Я почувствовал под своей курткой руку Лауры, ее пальцы под свитером и футболкой, ее ноготки на моей коже.
– Мне в самом деле очень неприятно, – сказал господин Ландзаат. – Я хотел уехать. Вы видели, что я ушел. Но это не в моей власти. Может быть, здесь есть какая-нибудь гостиница, в этой деревне?
За туннелем пейзаж меняется. Не буду пытаться описать этот пейзаж, – думаю, вы видите то же, что и я. Сначала там еще видны портовые краны, трубопроводы и заводские трубы сахарных заводов, мигающие огоньки над опорами высоковольтных линий, но за туннелем все становится более плоским и пустым. Белый дым из башенных градирен атомной электростанции. Вдоль дамбы высокими штабелями составлены красные и синие контейнеры с надписями вроде «Ханджин» и «Чайна шиппинг». Дорожное покрытие состоит из неряшливо придвинутых друг к другу бетонных плит, как будто это только временная дорога, которая уже завтра может лежать где-нибудь в другом месте.
Сделав несколько поворотов, я оставил градирни и контейнеры у себя за спиной, в зеркале заднего вида. Передо мной открывается новый пейзаж – с дамбами, обсаженными рядами тополей, с лугами, на которых кое-где пасутся овцы или лошади, с кирпичной колокольней вдалеке.

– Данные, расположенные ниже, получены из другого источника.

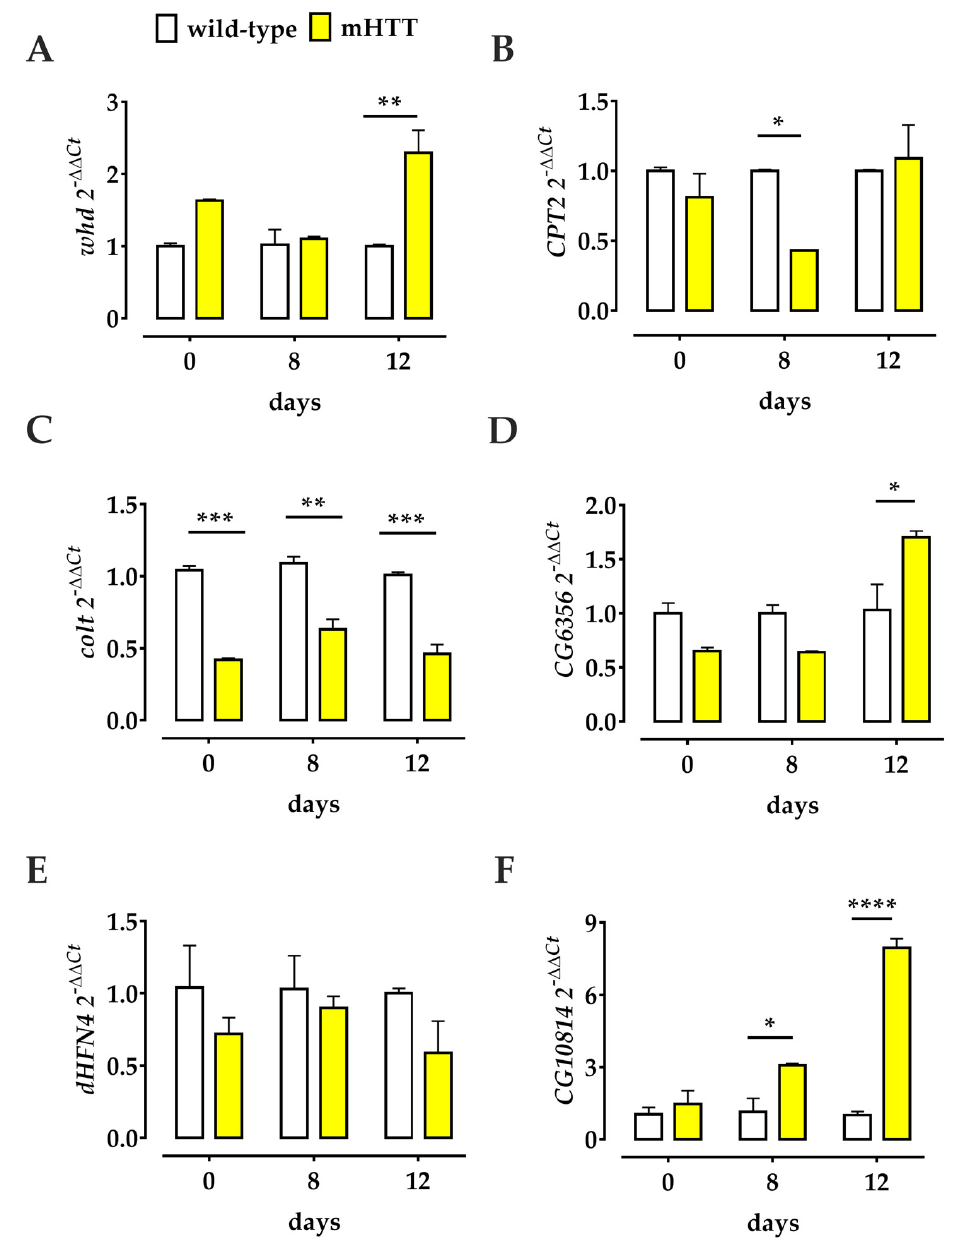
Figure 4. Altered transcriptional profiles in the heads of Q128HD-FL flies. Comparison of the relative gene expression of whd ( A ), CPT2 ( B ), colt ( C ), CG6356 ( D ), dHFN4 ( E ), and CG10814 ( F ) genes in 1-, 8-, 12-days old mHTT and age-matched wt flies. All CS component genes are affected by the HTT mutation: whd is overexpressed, while CPT2 and colt are both downregulated in the heads of Q128HD-FL flies compared to the wt. The hypothetical carnitine transporter CG6356 is overexpressed in the Huntington model in comparison to the wt. The master regulator of lipid oxidation dHNF4 remains unchanged at each time point examined. CG10814 , which encodes a carnitine biosynthetic enzyme was gradually over-expressed as the disease progresses in comparison to healthy wt flies. Relative gene expression was calculated with respect to the rp49 gene and control samples. (q)RT-PCR was performed on three different experiments, and the results are expressed as the mean of the values obtained (mean ± SEM). Sidak’s one-way ANOVA pairwise multiple comparisons test was used to calculate significance. * p < 0.05; ** p < 0.01; *** p < 0.001; **** p < 0.0001.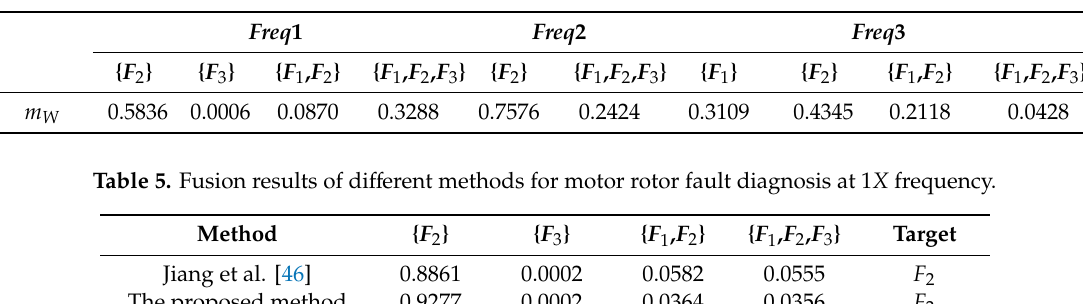
Table 4. The modified BPAs.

В романе – в выдуманном рассказе – следует, как уже сказано, по мере возможности избегать совпадений. Совпадение более уместно в действительности. Действительность – его идеальное охотничье угодье. Только в реальной жизни совпадения случаются сплошь и рядом.
Ни в «Годе освобождения», ни в «Расплате» ничто не оставлено на волю случая. Случайность делает писателя и его рассказ не заслуживающими доверия, в этом вы слишком хорошо отдаете себе отчет. Поэтому в ваших книгах тщательно сведены концы с концами. Дети могут найти дорогу в освобожденную часть Нидерландов, потому что старший из двух мальчиков когда-то, за много лет до этого, был там с родителями на каникулах. Немецкий офицер-перебежчик понимает нидерландский язык (чего не сознают те, кто его допрашивает), потому что до войны в Берлине у него был недолгий роман с голландской девушкой. «Не окажется ли эта голландская девушка той самой девушкой, которая прячется в укрытии близ Западной церкви?» – спрашивает себя тогда читатель. А если они дальше в рассказе и впрямь встречаются (при менее счастливых обстоятельствах), можно ли тогда назвать это совпадением?